Una cosa è certa: per il Pd la strada è dura. E, come già nel 2012, le regionali in Sicilia causano un piccolo “terremoto”: l’accordo Salvini-Berlusconi regge, la coalizione di centrodestra vince con Musumeci e il M5S, che alcuni davano per grande favorito, ne esce sconfitto. La “nomina” di Di Maio a candidato premier sembra non aver sortito alcun effetto. Ma la sconfitta più grande è quella del PD, il cui candidato arriva terzo, lontanissimo dalla vetta: la disfatta del centrosinistra è dovuta anche – ma non solo – alle divisioni. Sul piano nazionale sembra emergere un “nuovo bipolarismo” (confermato anche dalle elezioni municipali a Ostia): da un lato il centrodestra, dall’altro il M5S, con il PD relegato al ruolo di terzo incomodo.
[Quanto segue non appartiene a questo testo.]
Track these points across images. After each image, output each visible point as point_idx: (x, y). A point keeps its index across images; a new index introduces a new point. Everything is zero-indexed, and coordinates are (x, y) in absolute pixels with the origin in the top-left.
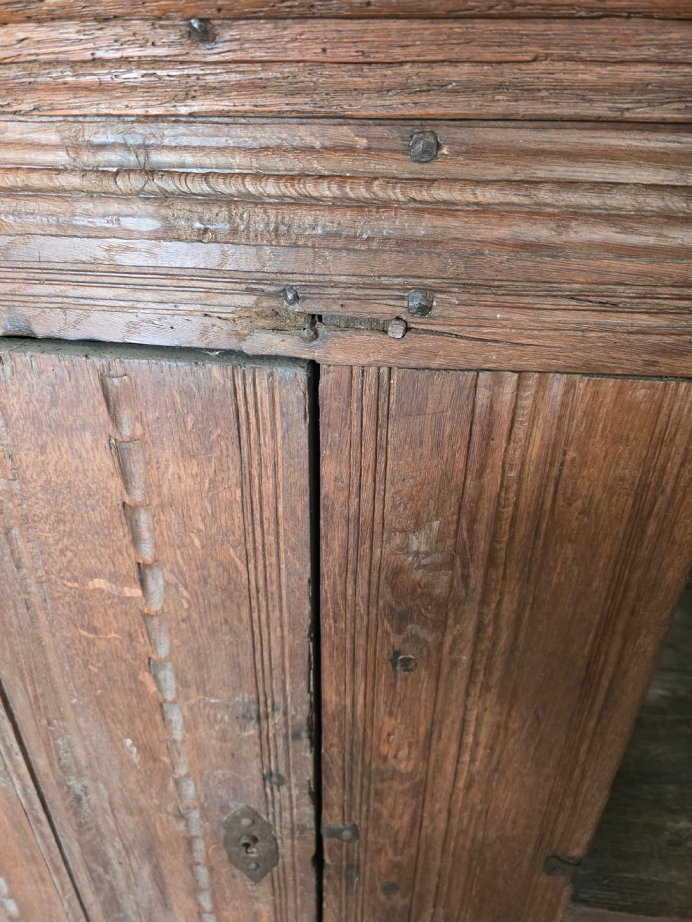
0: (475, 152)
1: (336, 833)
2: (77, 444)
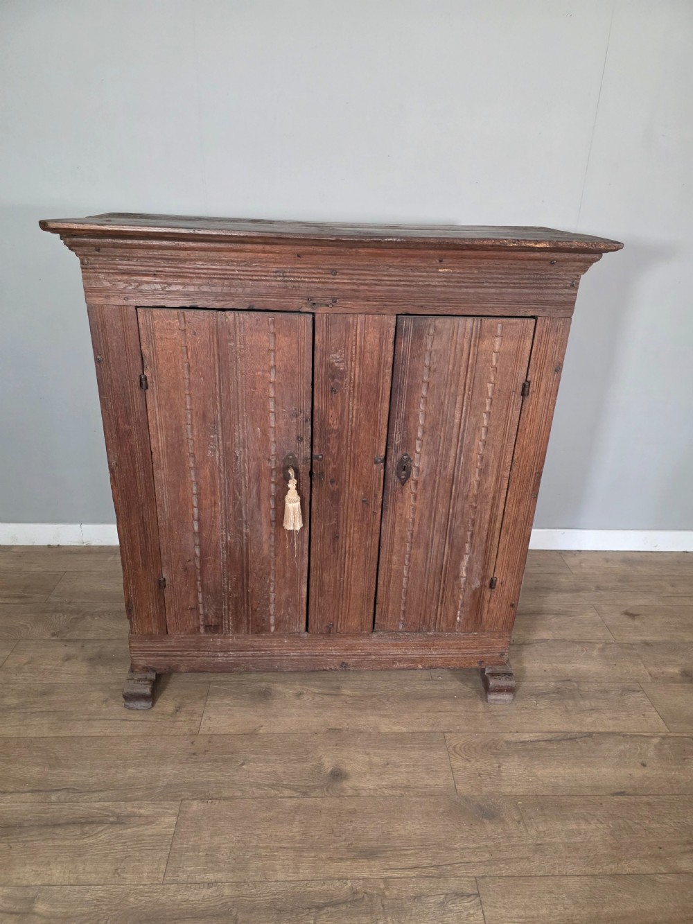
2: (260, 334)
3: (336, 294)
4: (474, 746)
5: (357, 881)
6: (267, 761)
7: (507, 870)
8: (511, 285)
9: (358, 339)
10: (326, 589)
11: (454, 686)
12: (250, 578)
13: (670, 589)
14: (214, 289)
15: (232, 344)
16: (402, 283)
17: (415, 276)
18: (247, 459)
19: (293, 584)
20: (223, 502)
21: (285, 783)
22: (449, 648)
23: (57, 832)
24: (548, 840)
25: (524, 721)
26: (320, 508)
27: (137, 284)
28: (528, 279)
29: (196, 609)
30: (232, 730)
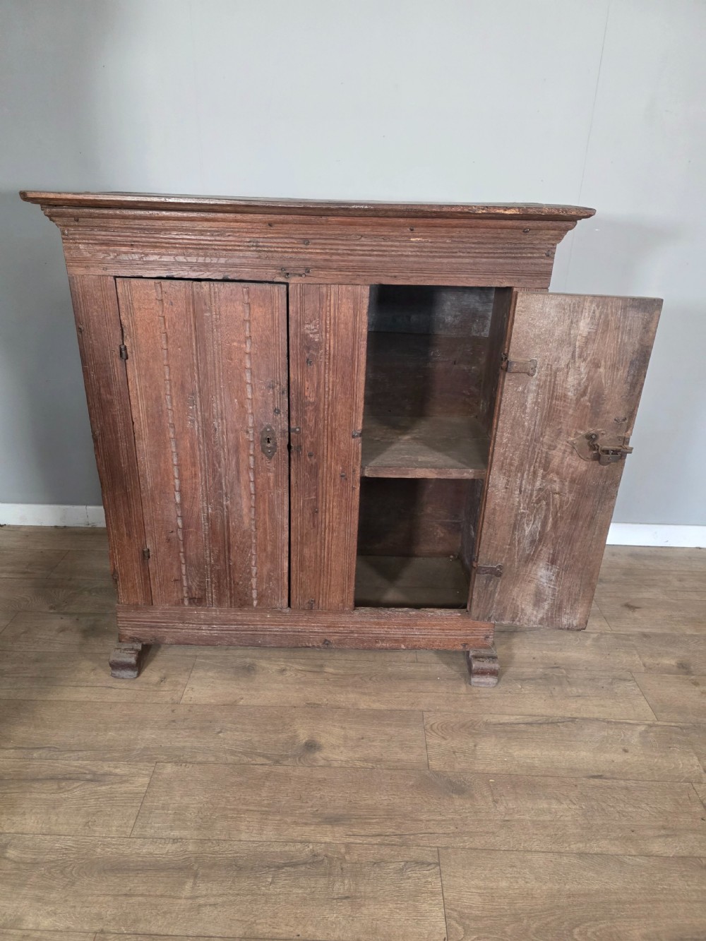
0: (315, 244)
1: (295, 430)
2: (235, 305)
3: (309, 264)
4: (452, 725)
5: (319, 844)
6: (244, 731)
7: (472, 842)
8: (485, 255)
9: (332, 310)
10: (307, 564)
11: (439, 668)
12: (231, 551)
13: (677, 584)
14: (189, 259)
15: (208, 314)
16: (375, 253)
17: (388, 246)
18: (225, 430)
19: (273, 558)
20: (203, 473)
21: (259, 751)
22: (432, 629)
23: (35, 786)
24: (517, 817)
25: (506, 704)
26: (298, 482)
27: (116, 254)
28: (502, 248)
29: (178, 581)
30: (212, 701)
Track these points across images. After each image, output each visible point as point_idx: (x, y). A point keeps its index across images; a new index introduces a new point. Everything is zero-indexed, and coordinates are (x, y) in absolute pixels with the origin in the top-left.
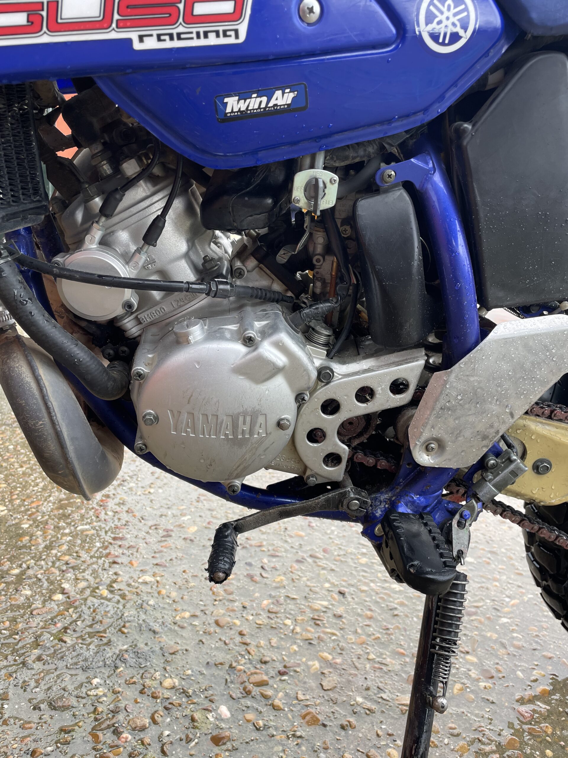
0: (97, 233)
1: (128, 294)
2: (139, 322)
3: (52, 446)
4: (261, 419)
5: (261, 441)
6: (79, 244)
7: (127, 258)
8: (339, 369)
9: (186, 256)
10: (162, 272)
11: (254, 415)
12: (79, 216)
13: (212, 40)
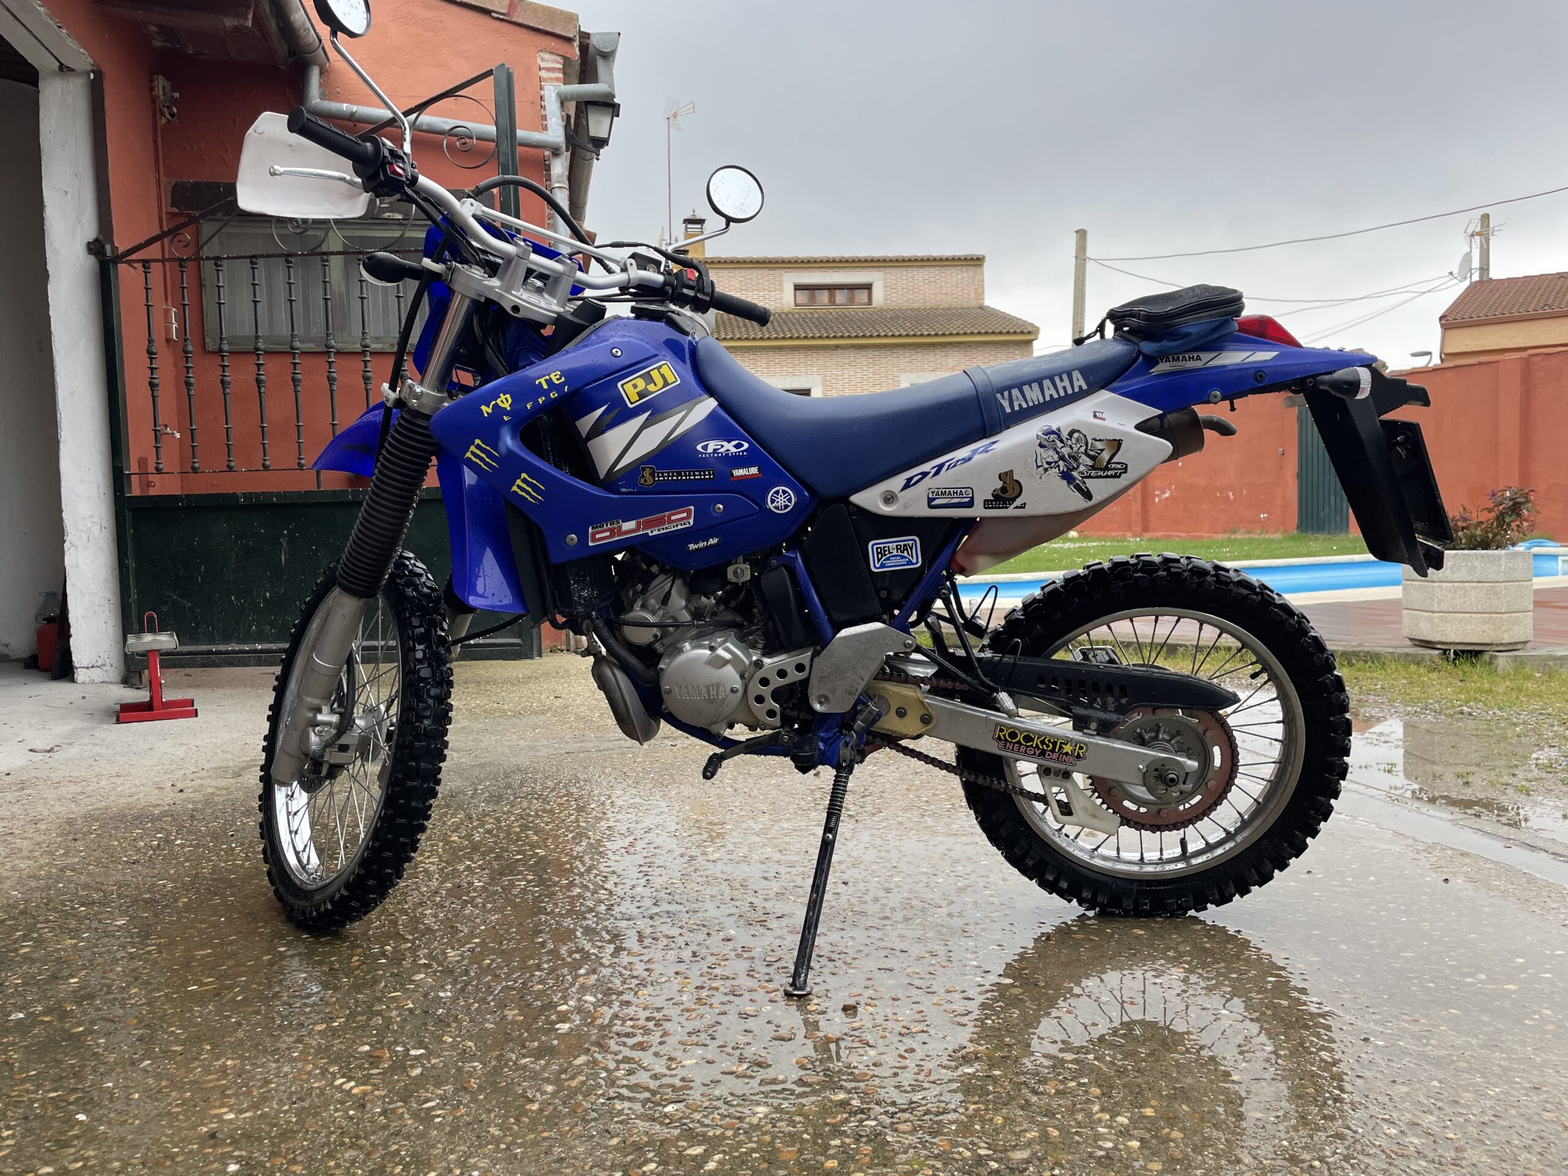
0: (639, 603)
1: (655, 630)
2: (663, 645)
3: (622, 707)
4: (721, 688)
5: (724, 700)
6: (631, 609)
7: (653, 613)
8: (767, 661)
9: (686, 607)
10: (674, 618)
11: (717, 686)
12: (631, 593)
13: (680, 527)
E i sondaggi registrano gli effetti di questa percezione dell’opinione pubblica: i democratici scendono per la prima volta da molti anni sotto il 25%. Ma la politica non sta ferma: grazie a un ampio accordo, si approva finalmente una nuova legge elettorale, che incentiva le coalizioni e restituisce una (seppur vaga) speranza di vincere e ottenere una maggioranza. Berlusconi ritorna sulla scena e restituisce a Forza Italia la palma di primo partito della coalizione. Ma se a destra le elezioni siciliane hanno mostrato la via dell’unità, a sinistra non sembrano aver imparato la lezione: MDP lascia ufficialmente la maggioranza e si unisce a Sinistra Italiana in Liberi e Uguali, che con Piero Grasso leader “rosicchia” ancora alcuni consensi al PD di Renzi, abbandonato anche da Alfano e Pisapia.

Pietro grasso, presidente del Senato

Il 2017 si chiude con la fotografia di un “tripolarismo imperfetto”: un centrodestra nettamente prima area politica, con M5S e PD a giocarsi la seconda posizione, staccati di diversi punti.

Ancora due mesi ci separano dalle elezioni e tutto può ancora accadere (basta ricordare cos’è successo nel 2013), ma le ultime vicende sulle banche e sullo ius soli non sembrano aver invertito la rotta, anzi. Per il PD di Renzi (e Gentiloni) la strada si preannuncia tutta in salita.